#### GIVEN REQUEST A
According to the blog post, in what city did the writer have to leave the car on Friday night?

Wednesday, March 24, 2010

We All Go A Little Crazy Sometimes

Went out on day 58, never again will I drink that much. I think it was my pre-St. Patrick’s Day party, but I was the only one who knew about the festivity. I did shot after shot, and 2-for-1’s not my best plan. I had a great time and do not regret anything I did. I did get so tore up that I had to leave my car in Cedar Rapids on Friday night, I haven’t been that drunk in a very long time, and it felt good to let go and have fun. As the bar closed, I kept punching my friends yelling for Cheetos. We stopped at the gas station and as my friend went in, some drunk fool (not me, someone new) tried to climb into the passenger seat with me. Like actually sitting on my lap and trying to fasten the seat belt. I should have grabbed him and started yelling “I CAUGHT ME A MAN!!!” In a fit of panic I freaked out and was all “OMG WHAT R U DOING???” He left after that, and so did we, hilarious. We got back to my friends house and we both opened the car doors at the same time and a bunch of his papers flew out of the car, I ran after them and my pants fell down. Picture it, me in the parking lot of an apartment building, chasing receipts with my pants down around my ankles. I was a mess, and I ate horrible that following Sunday, day 60 and Tuesday, day 62.

Let me tell you I was expecting horrible numbers on the scale. I expected to gain at least 2 pounds. Why did I expect such a large gain on day 63…let me just say I ate out at 3 different restaurants the day before. I know Tues was a bad day for me, but I don’t regret it because it was good and it satisfied my cravings. Well, until Friday morning, day 65 I was running late to work and decided to get BK Lounge for breakfast. Which is stoopid because I keep cereal and milk at work for my b-fasts. This fast food is killing me, I could feel it messing up my system, but it tastes good. I haven’t ate out since Friday morning, but I could sure tell that I was stress eating.

Then, I went insane on Thurs and picked a fight with a good friend, for no other reason than I went crazy. I deleted her from my life, she wrote me an e-mail, and brought me back to reality. I apologized, and hope everything is ok. I’m sure if we lived closer she would have bitch slapped me a la Joan Collins. Only because I needed it mind you, but it would have been all very Dynasty. Drama where ever I go, I’m starting to realize that I seem to create most of it. So, to deal with all that I eat, because I wanted to, or subconsciously I wanted to pick a fight so I could rationalize in my mind that it was ok to stress eat. I made some bad choices this past weekend, and it is entirely possible that the scale will show it. Though I didn’t use nearly as many points as I did the previous weekend because I didn’t drink.

#### SUPPLIED RECORDS

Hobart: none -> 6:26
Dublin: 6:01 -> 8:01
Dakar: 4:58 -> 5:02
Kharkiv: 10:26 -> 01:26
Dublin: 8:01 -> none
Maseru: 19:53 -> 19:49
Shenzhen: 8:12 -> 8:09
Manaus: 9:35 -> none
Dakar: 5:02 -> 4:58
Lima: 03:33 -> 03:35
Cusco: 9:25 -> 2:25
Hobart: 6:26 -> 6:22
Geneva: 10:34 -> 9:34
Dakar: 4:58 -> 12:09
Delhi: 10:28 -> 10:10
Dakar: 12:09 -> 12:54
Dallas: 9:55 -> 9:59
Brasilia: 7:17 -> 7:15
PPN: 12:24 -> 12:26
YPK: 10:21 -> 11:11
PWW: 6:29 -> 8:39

...

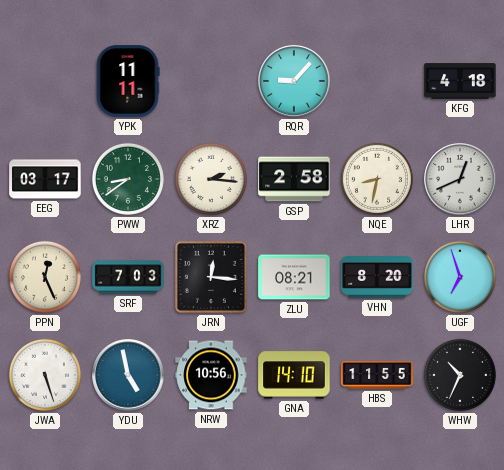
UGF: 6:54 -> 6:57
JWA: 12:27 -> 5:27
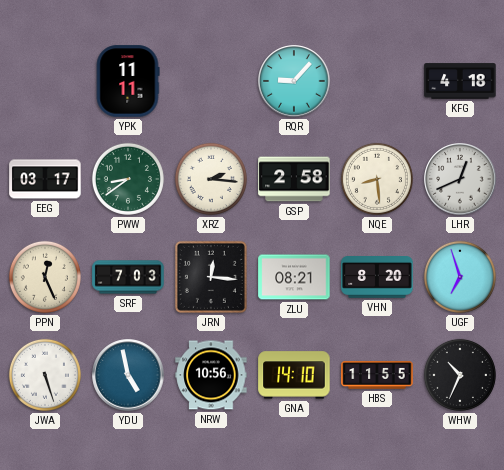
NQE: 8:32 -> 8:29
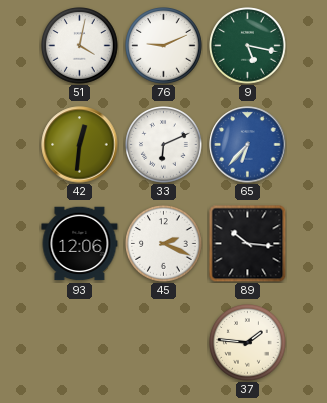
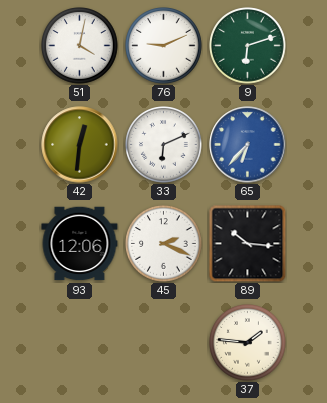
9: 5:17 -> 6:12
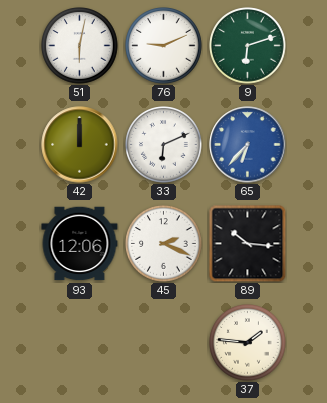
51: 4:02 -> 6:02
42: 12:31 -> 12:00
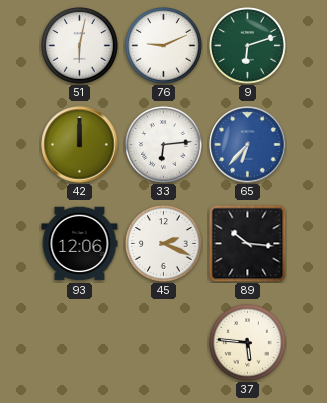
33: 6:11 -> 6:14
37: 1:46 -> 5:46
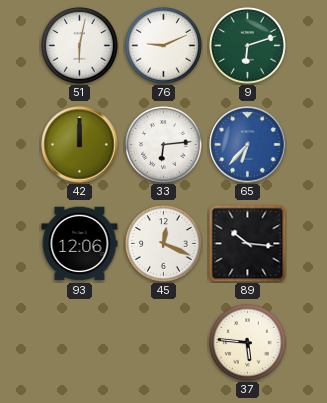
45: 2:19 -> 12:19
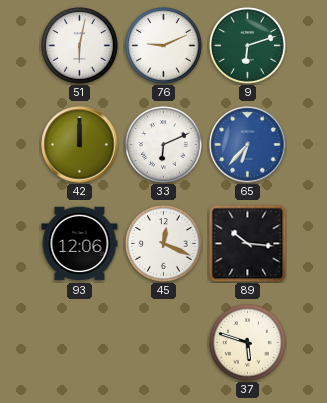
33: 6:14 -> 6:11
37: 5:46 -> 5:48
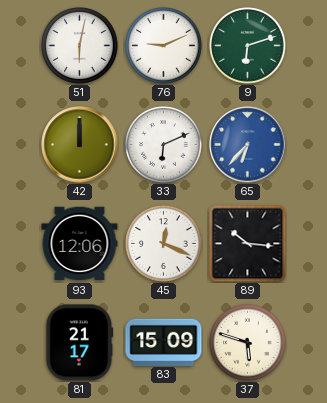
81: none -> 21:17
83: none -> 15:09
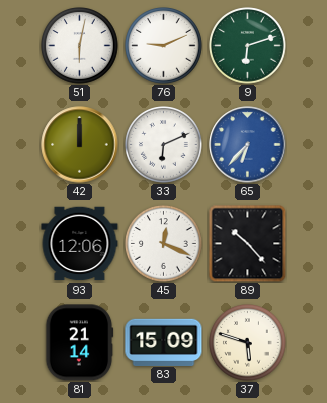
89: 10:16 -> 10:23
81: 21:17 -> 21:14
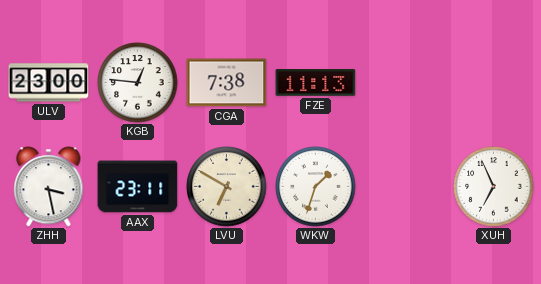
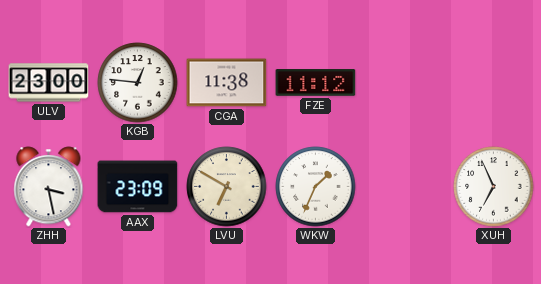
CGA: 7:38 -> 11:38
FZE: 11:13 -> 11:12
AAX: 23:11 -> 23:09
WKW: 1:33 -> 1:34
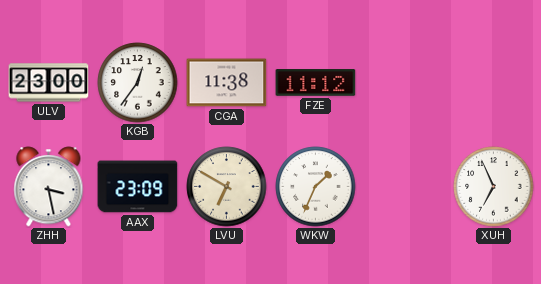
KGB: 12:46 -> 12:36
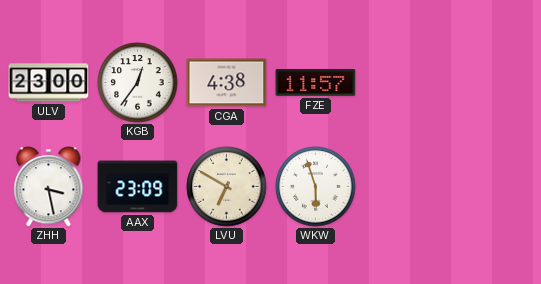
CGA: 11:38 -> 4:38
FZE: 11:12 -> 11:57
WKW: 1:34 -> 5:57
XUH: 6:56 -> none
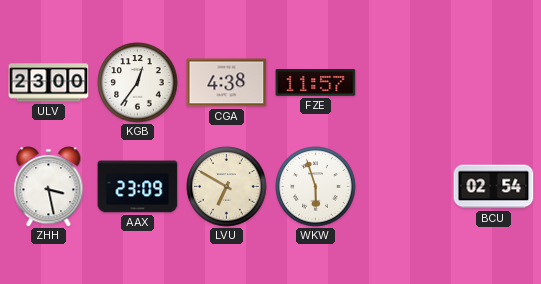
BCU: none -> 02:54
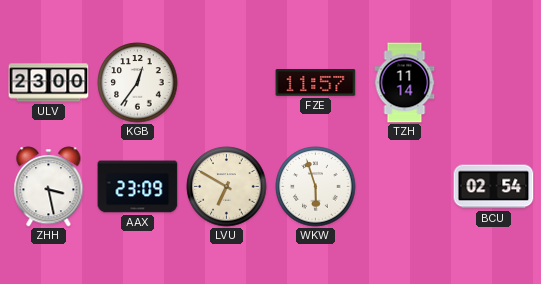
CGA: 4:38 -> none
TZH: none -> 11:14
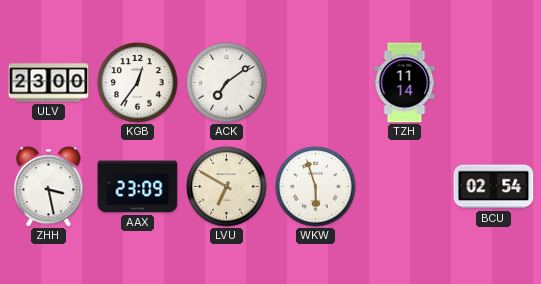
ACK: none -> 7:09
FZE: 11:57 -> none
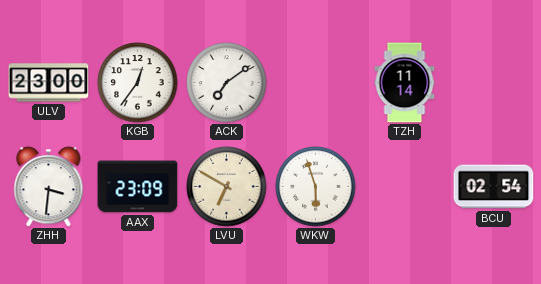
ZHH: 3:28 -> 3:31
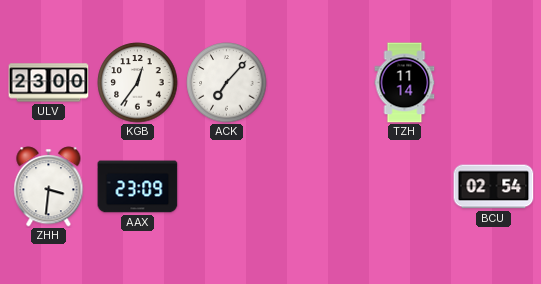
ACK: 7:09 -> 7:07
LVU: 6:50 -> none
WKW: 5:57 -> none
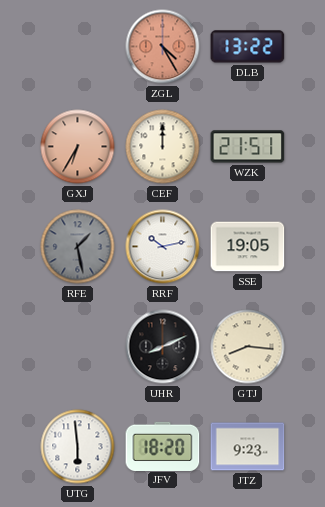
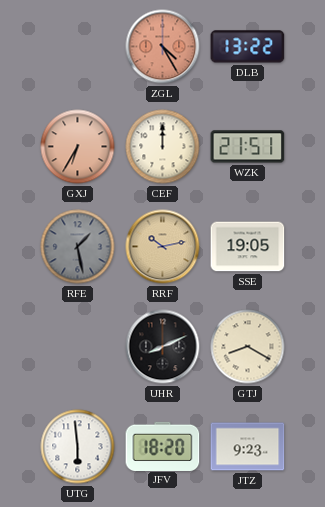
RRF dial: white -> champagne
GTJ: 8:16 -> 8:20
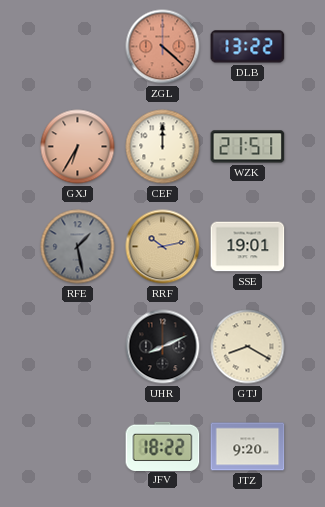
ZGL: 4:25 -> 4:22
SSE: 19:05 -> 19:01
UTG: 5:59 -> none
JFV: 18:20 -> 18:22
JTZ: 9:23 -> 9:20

#### GIVEN REQUEST B
Pick out every line of the entries that contains the string "Dakar", treating uppercase and lowercase letters as different.

#### FULL OUTPUT A
Cedar Rapids

#### FULL OUTPUT B
Dakar: 4:58 -> 5:02
Dakar: 5:02 -> 4:58
Dakar: 4:58 -> 12:09
Dakar: 12:09 -> 12:54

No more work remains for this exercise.